The architecture of the Self Organizing Map with two clusters and n input features of any sample is given below: 

How do SOM works?

Let’s say an input data of size (m, n) where m is the number of training examples and n is the number of features in each example. First, it initializes the weights of size (n, C) where C is the number of clusters. Then iterating over the input data, for each training example, it updates the winning vector (weight vector with the shortest distance (e.g Euclidean distance) from training example). Weight updation rule is given by : 

wij = wij(old) + alpha(t) *  (xik - wij(old))

where alpha is a learning rate at time t, j denotes the winning vector, i denotes the ith feature of training example and k denotes the kth training example from the input data. After training the SOM network, trained weights are used for clustering new examples. A new example falls in the cluster of winning vectors. 

Algorithm

Training:

Step 1: Initialize the weights wij random value may be assumed. Initialize the learning rate α.

(Skeletal landmark data)
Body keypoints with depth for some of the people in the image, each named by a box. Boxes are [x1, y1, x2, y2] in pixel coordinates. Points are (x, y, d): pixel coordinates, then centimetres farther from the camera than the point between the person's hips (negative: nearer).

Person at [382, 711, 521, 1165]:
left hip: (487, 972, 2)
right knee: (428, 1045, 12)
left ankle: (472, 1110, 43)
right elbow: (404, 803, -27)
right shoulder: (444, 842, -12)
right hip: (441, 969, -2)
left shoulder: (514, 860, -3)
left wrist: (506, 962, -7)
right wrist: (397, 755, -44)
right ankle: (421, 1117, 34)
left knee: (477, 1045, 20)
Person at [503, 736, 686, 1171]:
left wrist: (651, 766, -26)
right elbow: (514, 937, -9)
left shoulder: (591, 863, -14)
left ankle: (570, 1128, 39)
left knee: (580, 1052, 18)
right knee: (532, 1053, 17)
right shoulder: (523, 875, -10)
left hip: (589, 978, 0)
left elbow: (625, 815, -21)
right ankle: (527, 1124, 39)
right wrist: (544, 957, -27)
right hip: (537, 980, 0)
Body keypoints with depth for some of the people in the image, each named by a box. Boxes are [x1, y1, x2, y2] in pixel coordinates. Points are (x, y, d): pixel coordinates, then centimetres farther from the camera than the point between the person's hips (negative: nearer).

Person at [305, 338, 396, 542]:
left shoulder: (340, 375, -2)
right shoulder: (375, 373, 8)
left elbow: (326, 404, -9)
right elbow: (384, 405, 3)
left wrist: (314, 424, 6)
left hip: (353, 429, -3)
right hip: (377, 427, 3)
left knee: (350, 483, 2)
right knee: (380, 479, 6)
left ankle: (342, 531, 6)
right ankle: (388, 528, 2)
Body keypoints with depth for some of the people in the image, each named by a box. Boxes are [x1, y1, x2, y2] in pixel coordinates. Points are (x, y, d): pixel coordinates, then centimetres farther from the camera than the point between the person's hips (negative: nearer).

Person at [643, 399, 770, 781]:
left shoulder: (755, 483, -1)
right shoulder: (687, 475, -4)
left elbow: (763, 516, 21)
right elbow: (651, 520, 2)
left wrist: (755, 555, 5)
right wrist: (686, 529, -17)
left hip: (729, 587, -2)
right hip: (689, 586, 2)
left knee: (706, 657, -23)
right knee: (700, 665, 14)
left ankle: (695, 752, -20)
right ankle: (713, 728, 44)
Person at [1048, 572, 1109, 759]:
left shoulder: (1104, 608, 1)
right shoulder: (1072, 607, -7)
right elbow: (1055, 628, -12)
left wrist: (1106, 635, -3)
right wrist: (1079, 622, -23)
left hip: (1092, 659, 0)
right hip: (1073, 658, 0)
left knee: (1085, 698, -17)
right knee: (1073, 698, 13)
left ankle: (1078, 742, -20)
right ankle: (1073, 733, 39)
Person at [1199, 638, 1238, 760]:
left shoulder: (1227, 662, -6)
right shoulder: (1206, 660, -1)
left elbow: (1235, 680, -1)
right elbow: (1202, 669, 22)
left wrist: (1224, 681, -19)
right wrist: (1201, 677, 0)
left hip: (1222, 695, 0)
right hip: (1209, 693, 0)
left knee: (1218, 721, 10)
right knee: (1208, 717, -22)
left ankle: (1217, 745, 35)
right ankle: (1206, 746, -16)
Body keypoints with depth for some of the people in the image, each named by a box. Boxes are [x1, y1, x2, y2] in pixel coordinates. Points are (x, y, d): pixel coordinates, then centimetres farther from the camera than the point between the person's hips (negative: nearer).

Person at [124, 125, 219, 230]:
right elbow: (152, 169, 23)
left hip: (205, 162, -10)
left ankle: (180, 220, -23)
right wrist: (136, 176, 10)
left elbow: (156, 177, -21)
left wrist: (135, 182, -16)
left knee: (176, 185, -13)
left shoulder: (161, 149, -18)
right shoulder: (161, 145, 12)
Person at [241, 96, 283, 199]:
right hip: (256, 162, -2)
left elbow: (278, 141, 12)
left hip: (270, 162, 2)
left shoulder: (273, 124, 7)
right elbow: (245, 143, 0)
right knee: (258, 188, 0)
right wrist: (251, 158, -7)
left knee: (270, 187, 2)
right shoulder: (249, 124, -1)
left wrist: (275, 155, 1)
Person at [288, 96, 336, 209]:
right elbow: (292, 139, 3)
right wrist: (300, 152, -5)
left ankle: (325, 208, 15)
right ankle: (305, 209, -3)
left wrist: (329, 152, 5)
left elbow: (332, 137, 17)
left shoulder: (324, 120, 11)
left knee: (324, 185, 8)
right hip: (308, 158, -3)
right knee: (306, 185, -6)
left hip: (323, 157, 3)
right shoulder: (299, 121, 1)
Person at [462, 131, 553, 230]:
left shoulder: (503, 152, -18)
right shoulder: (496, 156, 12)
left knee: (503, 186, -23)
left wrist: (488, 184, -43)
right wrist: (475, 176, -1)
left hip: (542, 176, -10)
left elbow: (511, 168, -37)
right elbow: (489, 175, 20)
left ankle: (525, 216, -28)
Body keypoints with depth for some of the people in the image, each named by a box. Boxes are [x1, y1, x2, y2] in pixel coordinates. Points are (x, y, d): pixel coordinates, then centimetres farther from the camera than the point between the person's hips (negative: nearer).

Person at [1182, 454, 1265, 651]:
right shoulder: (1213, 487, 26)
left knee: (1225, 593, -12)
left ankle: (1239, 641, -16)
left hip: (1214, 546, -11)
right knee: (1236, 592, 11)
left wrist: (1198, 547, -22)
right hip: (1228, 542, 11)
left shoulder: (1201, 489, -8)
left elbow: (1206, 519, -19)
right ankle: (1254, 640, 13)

**About this exercise**
Answer these questions using the text on Self Organizing Maps:
1. What size are the weights initialized to?
2. Which weight vector is the winning vector?
3. After training, what are the trained weights used for?

**Task solution**
1. (n, C), where C is the number of clusters.
2. The weight vector with the shortest distance (e.g. Euclidean distance) from the training example.
3. Clustering new examples.